• **Task instructions**:
What you return should match every entry, character for character.

Dataset excerpts:
_ _ _ _
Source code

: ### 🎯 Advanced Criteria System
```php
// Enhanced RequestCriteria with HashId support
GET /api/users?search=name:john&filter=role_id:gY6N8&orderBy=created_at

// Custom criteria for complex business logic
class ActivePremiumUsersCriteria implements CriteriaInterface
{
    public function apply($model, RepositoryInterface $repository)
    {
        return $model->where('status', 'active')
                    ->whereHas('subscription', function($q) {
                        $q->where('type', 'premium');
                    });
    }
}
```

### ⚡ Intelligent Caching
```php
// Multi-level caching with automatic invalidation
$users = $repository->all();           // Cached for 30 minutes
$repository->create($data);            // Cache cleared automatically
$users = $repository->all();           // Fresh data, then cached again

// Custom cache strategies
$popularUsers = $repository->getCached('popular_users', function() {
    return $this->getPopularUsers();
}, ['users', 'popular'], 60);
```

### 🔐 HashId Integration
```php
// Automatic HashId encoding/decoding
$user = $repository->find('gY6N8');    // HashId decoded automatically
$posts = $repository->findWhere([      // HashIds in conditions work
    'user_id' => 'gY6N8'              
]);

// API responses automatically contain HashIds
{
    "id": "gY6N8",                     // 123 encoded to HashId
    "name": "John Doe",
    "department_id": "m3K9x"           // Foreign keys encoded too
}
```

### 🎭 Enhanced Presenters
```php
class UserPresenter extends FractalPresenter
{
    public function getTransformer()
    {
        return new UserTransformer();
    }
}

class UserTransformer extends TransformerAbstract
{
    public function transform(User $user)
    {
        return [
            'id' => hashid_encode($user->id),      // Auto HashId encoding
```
_ _ _ _
• **Solution for this exercise**:
Source code

: ### 🎯 Advanced Criteria System
```php
// Enhanced RequestCriteria with HashId support
GET /api/users?search=name:john&filter=role_id:gY6N8&orderBy=created_at

// Custom criteria for complex business logic
class ActivePremiumUsersCriteria implements CriteriaInterface
{
    public function apply($model, RepositoryInterface $repository)
    {
        return $model->where('status', 'active')
                    ->whereHas('subscription', function($q) {
                        $q->where('type', 'premium');
                    });
    }
}
```

### ⚡ Intelligent Caching
```php
// Multi-level caching with automatic invalidation
$users = $repository->all();           // Cached for 30 minutes
$repository->create($data);            // Cache cleared automatically
$users = $repository->all();           // Fresh data, then cached again

// Custom cache strategies
$popularUsers = $repository->getCached('popular_users', function() {
    return $this->getPopularUsers();
}, ['users', 'popular'], 60);
```

### 🔐 HashId Integration
```php
// Automatic HashId encoding/decoding
$user = $repository->find('gY6N8');    // HashId decoded automatically
$posts = $repository->findWhere([      // HashIds in conditions work
    'user_id' => 'gY6N8'              
]);

// API responses automatically contain HashIds
{
    "id": "gY6N8",                     // 123 encoded to HashId
    "name": "John Doe",
    "department_id": "m3K9x"           // Foreign keys encoded too
}
```

### 🎭 Enhanced Presenters
```php
class UserPresenter extends FractalPresenter
{
    public function getTransformer()
    {
        return new UserTransformer();
    }
}

class UserTransformer extends TransformerAbstract
{
    public function transform(User $user)
    {
        return [
            'id' => hashid_encode($user->id),      // Auto HashId encoding
```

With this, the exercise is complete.